ASSIGNMENT
Copy out the lines from the one containing "Walk to the" through the one containing "Answer: approximately 180°", including both of those lines, and nothing else.
--
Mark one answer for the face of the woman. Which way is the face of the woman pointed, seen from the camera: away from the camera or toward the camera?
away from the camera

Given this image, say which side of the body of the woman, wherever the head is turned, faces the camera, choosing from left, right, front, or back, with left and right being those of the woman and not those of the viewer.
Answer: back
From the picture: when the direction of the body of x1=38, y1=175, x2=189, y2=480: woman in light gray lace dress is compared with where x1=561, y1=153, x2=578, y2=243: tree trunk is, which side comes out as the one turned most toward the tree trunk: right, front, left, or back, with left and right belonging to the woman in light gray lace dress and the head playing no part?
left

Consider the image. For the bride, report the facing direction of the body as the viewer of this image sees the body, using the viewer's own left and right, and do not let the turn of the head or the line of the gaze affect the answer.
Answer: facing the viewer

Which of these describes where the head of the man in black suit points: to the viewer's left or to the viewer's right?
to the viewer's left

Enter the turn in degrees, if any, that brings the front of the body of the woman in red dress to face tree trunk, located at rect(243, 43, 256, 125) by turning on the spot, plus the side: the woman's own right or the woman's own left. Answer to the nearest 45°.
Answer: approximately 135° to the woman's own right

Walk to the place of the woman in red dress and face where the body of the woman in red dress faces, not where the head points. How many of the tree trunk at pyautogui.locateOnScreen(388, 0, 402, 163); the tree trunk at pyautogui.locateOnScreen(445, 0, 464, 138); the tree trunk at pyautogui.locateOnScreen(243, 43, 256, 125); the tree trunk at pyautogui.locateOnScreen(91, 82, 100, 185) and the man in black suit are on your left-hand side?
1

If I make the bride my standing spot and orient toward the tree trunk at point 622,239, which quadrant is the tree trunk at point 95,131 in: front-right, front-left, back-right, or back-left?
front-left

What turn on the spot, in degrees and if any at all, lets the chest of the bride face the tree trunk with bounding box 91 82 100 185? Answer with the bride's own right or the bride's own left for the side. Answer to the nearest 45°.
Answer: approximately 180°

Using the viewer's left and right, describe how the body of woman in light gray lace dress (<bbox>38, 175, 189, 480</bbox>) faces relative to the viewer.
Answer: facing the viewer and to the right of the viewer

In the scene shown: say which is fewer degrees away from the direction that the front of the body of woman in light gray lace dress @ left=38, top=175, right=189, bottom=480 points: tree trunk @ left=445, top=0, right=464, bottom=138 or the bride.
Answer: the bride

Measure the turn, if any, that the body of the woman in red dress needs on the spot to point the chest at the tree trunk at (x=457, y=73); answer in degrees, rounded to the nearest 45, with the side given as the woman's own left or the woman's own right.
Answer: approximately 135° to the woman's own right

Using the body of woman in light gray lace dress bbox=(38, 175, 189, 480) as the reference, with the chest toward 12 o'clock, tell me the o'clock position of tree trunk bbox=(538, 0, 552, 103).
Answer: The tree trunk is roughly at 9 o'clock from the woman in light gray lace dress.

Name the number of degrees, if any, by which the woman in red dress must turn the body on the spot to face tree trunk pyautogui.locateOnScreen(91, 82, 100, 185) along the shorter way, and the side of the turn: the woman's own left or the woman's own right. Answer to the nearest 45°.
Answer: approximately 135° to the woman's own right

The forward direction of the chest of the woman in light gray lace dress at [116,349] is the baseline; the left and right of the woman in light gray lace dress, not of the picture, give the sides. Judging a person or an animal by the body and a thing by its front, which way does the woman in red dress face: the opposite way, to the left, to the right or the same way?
--
TASK RESPONSE
Walk to the place of the woman in red dress and face where the body of the woman in red dress faces, not where the head points. How many of the tree trunk at pyautogui.locateOnScreen(388, 0, 402, 163); the tree trunk at pyautogui.locateOnScreen(445, 0, 464, 138); the tree trunk at pyautogui.locateOnScreen(243, 43, 256, 125); the tree trunk at pyautogui.locateOnScreen(91, 82, 100, 185) and the man in black suit are on your left-hand side?
1

If I make the bride my standing spot and orient toward the tree trunk at point 622,239, which quadrant is the tree trunk at point 95,131 in: front-right, front-left, back-right, or back-left?
front-left

What turn on the spot, in degrees and if any at all, lets the chest of the bride face the tree trunk with bounding box 91 82 100 185? Answer with the bride's own right or the bride's own left for the side. Answer to the nearest 45°.
Answer: approximately 180°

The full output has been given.